Two weeks ago, Savage Land Pizza was the site of 6-year-old Hailey Renner’s biggest birthday party ever.
The Spokane Valley girl said she also went there every week with her “papa and grandma.” On Monday, Hailey cried when she saw the Valley landmark restaurant being destroyed by flames on the news.
“That’s sad. That was her favorite place to go,” said her mom, Nicole Renner. “And it was so cheap.”
The fire was discovered about 3:30 a.m. Monday when a passer-by saw flames coming from the business at 700 S. Dishman Road, fire officials said. Investigators think the fire was intentionally started during a burglary.
Damage to the 8,700-square-foot building was estimated at more than $700,000, said Spokane Valley Fire Department Chief Mike Thompson. Fire collapsed the roof in the middle and left a charred shell.

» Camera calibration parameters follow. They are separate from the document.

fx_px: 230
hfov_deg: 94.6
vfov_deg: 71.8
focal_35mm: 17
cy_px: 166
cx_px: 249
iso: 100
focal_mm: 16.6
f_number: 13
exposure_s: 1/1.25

But the business was insured, and the owner’s sister, employee Cindy Veach, said the family plans to rebuild.
“We don’t know how long it’s going to take, but we’re going to do it,” she said. “There are a lot of people that sort of depend on this place.”

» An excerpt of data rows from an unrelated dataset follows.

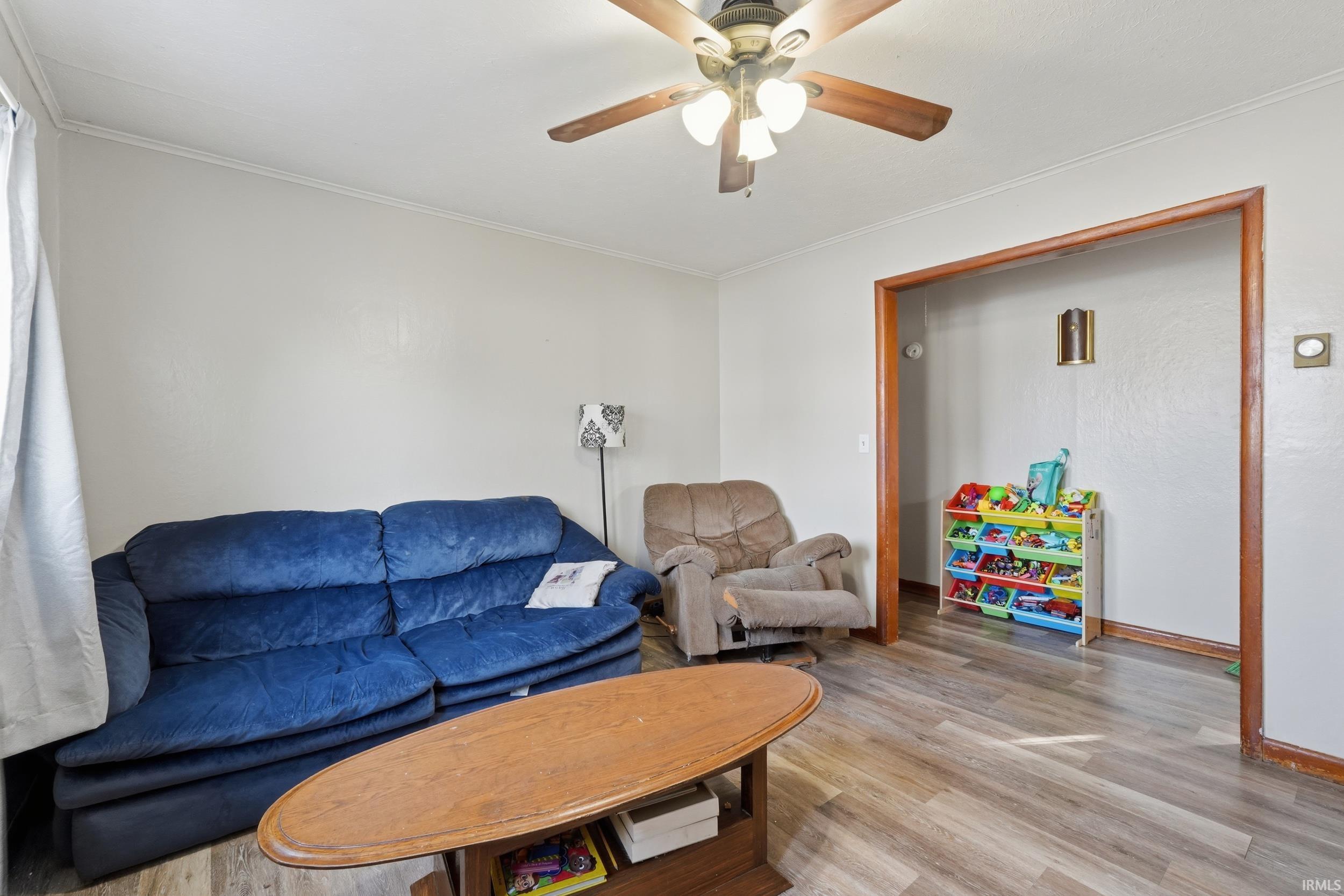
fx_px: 560
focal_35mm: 15
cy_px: 448
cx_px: 672
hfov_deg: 100.4
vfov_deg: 77.3
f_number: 9
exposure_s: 1/25
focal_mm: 10
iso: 640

Savage Land Pizza has its roots in a restaurant established in Cheney. William Billings, and his wife, Jo Anne – along with his twin brother, R.D. Billings – opened the Savage House Pizza Parlor and Sandwich Shop in Cheney in September 1970. The restaurant got its name from Eastern Washington University’s original mascot, the Savages.
The Billings opened three additional pizza parlors, on North Monroe, in Airway Heights and in Spokane Valley, also in the 1970s.
The Dishman location was the last of the small chain and had changed hands several times before Pamela Veach bought it in September 2006.
The Veach sisters work at the parlor alongside daughters, nieces and nephews.
“It was pretty much a family business,” said Cindy Veach. “It’s the perfect atmosphere to work.”
It was also known for sponsoring athletics, such as youth baseball, and the Spokane Chiefs. And it supported neighborhood schools and the Boys & Girls Club of America.
“This was a fun place to take your kids,” said Spokane Valley resident Leah Dunigan. “Savage Land will be missed. Who knows maybe they will build up another one but it will never be able to regain that same atmosphere and comfort.”
In response to a Spokesman-Review request for readers’ memories about the pizza parlor, Spokane Valley resident Michael Lynch wrote that he liked having a locally owned place that offered something for both him and his kids, who are 9 and younger.
“They provided an atmosphere where adults could talk, watch the game and have dinner all while the children enjoyed themselves,” he wrote in an e-mail.
Hailey’s cousin, 11-year-old Shana Renner, described Savage Land as having “a bunch of toys and good food, and there were a lot of other kids.”